** Opening Supplied records block **

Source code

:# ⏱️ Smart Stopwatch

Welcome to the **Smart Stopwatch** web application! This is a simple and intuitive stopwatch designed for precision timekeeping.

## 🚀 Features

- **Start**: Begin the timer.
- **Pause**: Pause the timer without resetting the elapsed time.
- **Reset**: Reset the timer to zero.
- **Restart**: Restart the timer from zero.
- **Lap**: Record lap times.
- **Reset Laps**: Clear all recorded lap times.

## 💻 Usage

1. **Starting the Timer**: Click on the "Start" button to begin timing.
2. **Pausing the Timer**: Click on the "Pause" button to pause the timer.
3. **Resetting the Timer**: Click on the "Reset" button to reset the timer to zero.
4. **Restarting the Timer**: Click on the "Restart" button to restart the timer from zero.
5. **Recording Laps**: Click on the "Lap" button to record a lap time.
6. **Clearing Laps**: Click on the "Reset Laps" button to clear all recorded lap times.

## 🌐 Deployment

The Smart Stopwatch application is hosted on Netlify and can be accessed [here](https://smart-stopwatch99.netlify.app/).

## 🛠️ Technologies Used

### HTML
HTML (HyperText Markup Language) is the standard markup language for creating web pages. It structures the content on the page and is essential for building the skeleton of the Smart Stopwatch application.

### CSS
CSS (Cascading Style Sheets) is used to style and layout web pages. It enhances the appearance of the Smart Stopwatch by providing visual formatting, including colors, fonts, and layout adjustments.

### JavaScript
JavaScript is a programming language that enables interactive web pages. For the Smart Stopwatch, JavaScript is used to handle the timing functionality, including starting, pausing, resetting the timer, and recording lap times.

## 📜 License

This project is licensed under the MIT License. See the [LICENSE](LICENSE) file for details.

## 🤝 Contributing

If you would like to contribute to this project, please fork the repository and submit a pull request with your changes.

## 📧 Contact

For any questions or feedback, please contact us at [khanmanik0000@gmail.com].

** Closing Supplied records block **

■ About this exercise
Please copy out the material from the line containing "## 🛠️ Technologies Used" through its final line, inclusive, reproducing each line without any change.

■ Answer box
## 🛠️ Technologies Used

### HTML
HTML (HyperText Markup Language) is the standard markup language for creating web pages. It structures the content on the page and is essential for building the skeleton of the Smart Stopwatch application.

### CSS
CSS (Cascading Style Sheets) is used to style and layout web pages. It enhances the appearance of the Smart Stopwatch by providing visual formatting, including colors, fonts, and layout adjustments.

### JavaScript
JavaScript is a programming language that enables interactive web pages. For the Smart Stopwatch, JavaScript is used to handle the timing functionality, including starting, pausing, resetting the timer, and recording lap times.

## 📜 License

This project is licensed under the MIT License. See the [LICENSE](LICENSE) file for details.

## 🤝 Contributing

If you would like to contribute to this project, please fork the repository and submit a pull request with your changes.

## 📧 Contact

For any questions or feedback, please contact us at [khanmanik0000@gmail.com].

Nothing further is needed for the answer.